◆ **PROMPT**
Retype exactly what appears below from the line containing "Saltar al contenido principal" down to the line containing "gespeichert. Der An", keeping both end lines. Do not include pictures.

◆ **INPUT DATA**
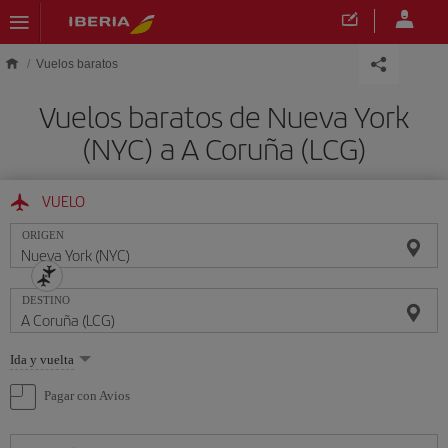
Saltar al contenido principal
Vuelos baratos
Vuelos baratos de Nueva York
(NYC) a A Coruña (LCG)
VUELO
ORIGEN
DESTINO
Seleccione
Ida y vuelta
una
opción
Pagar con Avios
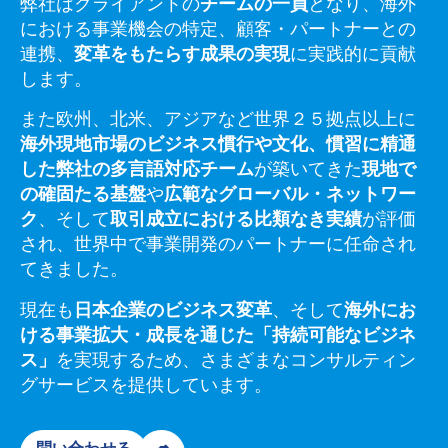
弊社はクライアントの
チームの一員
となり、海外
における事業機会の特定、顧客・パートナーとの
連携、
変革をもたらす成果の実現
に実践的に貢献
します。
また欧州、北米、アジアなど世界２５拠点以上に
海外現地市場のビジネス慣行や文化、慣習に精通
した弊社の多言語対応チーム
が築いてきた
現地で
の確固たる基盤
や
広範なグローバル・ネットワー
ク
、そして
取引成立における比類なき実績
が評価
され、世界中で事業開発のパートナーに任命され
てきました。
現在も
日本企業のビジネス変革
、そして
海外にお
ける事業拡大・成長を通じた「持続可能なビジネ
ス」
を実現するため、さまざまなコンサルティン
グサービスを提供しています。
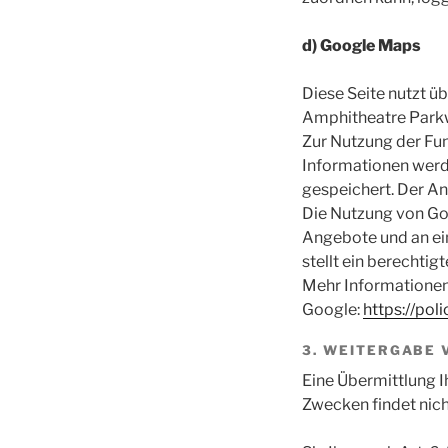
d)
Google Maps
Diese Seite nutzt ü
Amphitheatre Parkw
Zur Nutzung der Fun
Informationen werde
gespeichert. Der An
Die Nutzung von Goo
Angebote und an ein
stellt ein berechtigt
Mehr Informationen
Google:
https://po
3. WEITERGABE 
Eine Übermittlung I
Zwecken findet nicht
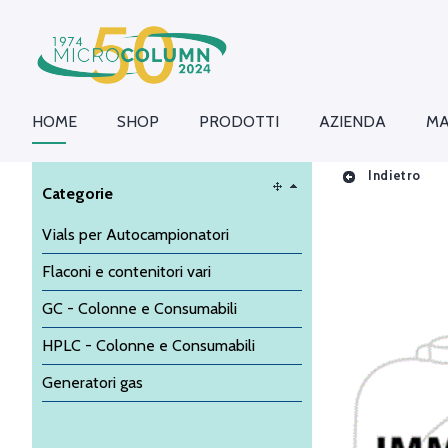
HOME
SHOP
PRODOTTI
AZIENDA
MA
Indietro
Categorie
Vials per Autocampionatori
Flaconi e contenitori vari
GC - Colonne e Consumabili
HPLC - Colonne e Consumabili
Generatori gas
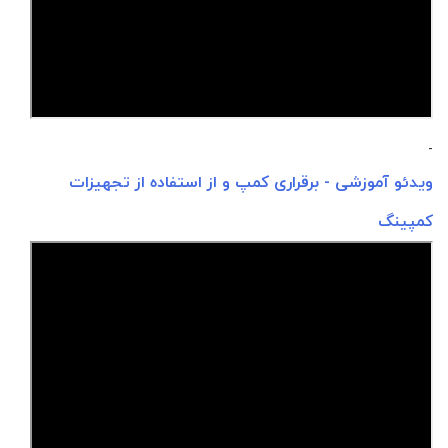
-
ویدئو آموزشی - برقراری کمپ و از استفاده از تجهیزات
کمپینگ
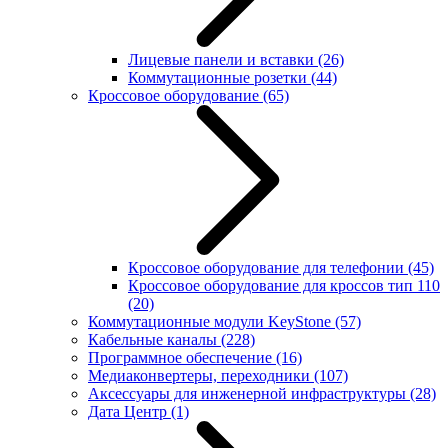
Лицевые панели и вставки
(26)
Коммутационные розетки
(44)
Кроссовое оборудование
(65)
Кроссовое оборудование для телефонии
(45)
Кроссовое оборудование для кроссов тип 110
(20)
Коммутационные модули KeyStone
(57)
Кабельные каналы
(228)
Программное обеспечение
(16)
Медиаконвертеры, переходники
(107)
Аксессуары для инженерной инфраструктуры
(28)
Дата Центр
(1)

==

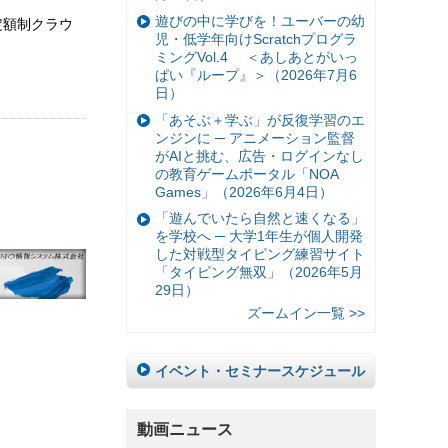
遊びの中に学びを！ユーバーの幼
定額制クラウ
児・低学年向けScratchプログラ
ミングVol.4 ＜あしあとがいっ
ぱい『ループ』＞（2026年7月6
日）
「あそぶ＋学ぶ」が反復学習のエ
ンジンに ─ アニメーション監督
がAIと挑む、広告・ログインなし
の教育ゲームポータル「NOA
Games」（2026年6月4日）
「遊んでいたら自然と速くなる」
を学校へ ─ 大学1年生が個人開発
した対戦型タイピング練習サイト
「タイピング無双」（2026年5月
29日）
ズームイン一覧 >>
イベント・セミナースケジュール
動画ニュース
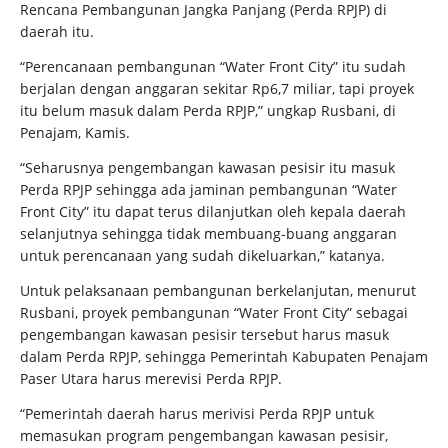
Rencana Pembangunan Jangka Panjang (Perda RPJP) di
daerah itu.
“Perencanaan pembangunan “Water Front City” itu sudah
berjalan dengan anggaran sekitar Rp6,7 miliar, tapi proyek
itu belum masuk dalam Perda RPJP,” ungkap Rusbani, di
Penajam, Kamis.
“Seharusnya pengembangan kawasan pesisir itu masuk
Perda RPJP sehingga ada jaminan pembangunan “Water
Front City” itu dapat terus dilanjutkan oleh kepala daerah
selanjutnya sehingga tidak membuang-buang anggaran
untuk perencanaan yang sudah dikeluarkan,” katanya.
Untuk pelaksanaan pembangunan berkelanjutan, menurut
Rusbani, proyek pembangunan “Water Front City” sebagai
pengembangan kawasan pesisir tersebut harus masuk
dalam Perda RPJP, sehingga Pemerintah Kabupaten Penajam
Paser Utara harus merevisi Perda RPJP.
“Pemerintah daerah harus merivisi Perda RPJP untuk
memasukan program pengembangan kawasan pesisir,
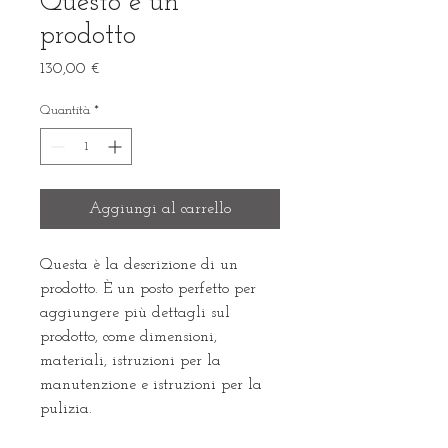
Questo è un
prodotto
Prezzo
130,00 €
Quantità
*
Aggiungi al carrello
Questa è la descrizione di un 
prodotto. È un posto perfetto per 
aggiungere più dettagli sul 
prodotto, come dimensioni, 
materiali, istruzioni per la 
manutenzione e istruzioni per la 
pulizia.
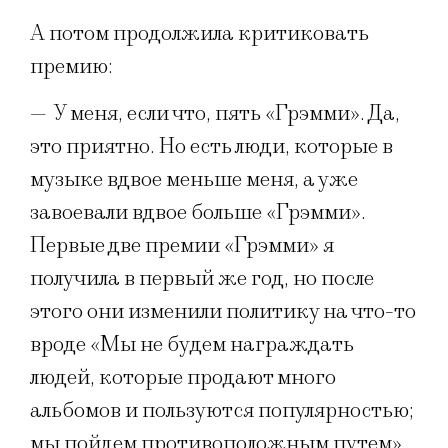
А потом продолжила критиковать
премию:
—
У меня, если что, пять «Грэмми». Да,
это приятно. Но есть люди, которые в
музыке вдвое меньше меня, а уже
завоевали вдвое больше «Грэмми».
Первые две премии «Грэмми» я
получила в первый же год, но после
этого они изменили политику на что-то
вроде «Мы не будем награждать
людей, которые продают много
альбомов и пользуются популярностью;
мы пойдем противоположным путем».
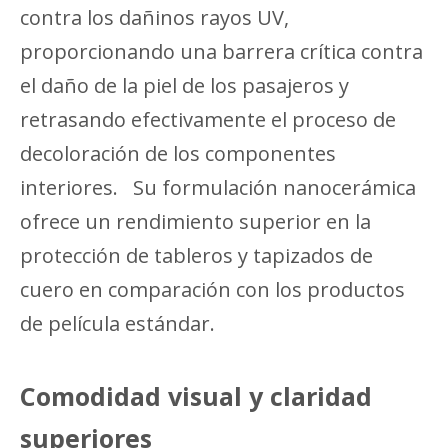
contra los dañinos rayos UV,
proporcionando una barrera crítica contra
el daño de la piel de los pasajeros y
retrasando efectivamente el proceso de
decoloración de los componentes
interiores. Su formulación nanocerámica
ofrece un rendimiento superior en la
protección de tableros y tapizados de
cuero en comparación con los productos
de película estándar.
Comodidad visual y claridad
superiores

* * *

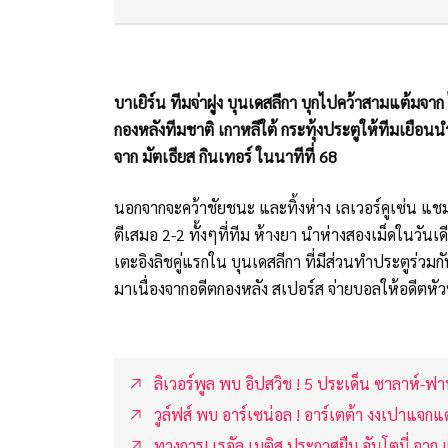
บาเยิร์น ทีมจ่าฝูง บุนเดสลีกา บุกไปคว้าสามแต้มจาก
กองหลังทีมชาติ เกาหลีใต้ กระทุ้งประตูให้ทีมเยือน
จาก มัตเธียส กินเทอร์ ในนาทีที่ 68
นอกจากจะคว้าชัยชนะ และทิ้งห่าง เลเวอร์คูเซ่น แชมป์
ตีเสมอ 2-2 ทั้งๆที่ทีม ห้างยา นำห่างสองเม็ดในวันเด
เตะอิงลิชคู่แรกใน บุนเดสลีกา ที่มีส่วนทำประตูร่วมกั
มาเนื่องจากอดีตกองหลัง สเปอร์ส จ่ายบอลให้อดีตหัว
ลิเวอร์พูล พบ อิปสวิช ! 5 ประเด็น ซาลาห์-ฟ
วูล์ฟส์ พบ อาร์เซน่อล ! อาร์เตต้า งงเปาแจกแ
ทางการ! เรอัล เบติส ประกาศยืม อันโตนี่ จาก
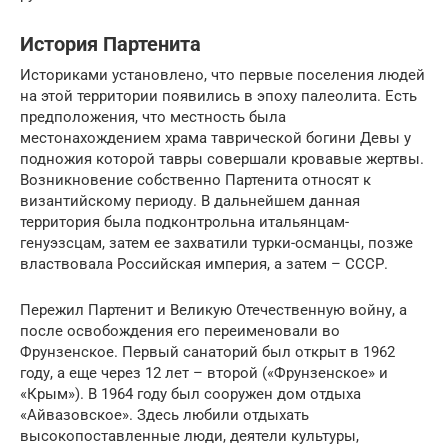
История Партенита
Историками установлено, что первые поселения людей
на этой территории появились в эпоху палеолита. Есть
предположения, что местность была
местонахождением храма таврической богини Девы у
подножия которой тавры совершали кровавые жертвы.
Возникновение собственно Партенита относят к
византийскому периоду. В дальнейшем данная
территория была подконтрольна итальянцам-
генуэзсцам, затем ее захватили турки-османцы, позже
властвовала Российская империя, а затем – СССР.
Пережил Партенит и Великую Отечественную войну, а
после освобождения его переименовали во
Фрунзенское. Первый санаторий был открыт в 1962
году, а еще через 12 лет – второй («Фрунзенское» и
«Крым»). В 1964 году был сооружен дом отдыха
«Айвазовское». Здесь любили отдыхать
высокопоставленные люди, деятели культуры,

◆ **TASK RESULT**
Saltar al contenido principal
Vuelos baratos
Vuelos baratos de Nueva York
(NYC) a A Coruña (LCG)
VUELO
ORIGEN
DESTINO
Seleccione
Ida y vuelta
una
opción
Pagar con Avios
弊社はクライアントの
チームの一員
となり、海外
における事業機会の特定、顧客・パートナーとの
連携、
変革をもたらす成果の実現
に実践的に貢献
します。
また欧州、北米、アジアなど世界２５拠点以上に
海外現地市場のビジネス慣行や文化、慣習に精通
した弊社の多言語対応チーム
が築いてきた
現地で
の確固たる基盤
や
広範なグローバル・ネットワー
ク
、そして
取引成立における比類なき実績
が評価
され、世界中で事業開発のパートナーに任命され
てきました。
現在も
日本企業のビジネス変革
、そして
海外にお
ける事業拡大・成長を通じた「持続可能なビジネ
ス」
を実現するため、さまざまなコンサルティン
グサービスを提供しています。
d)
Google Maps
Diese Seite nutzt ü
Amphitheatre Parkw
Zur Nutzung der Fun
Informationen werde
gespeichert. Der An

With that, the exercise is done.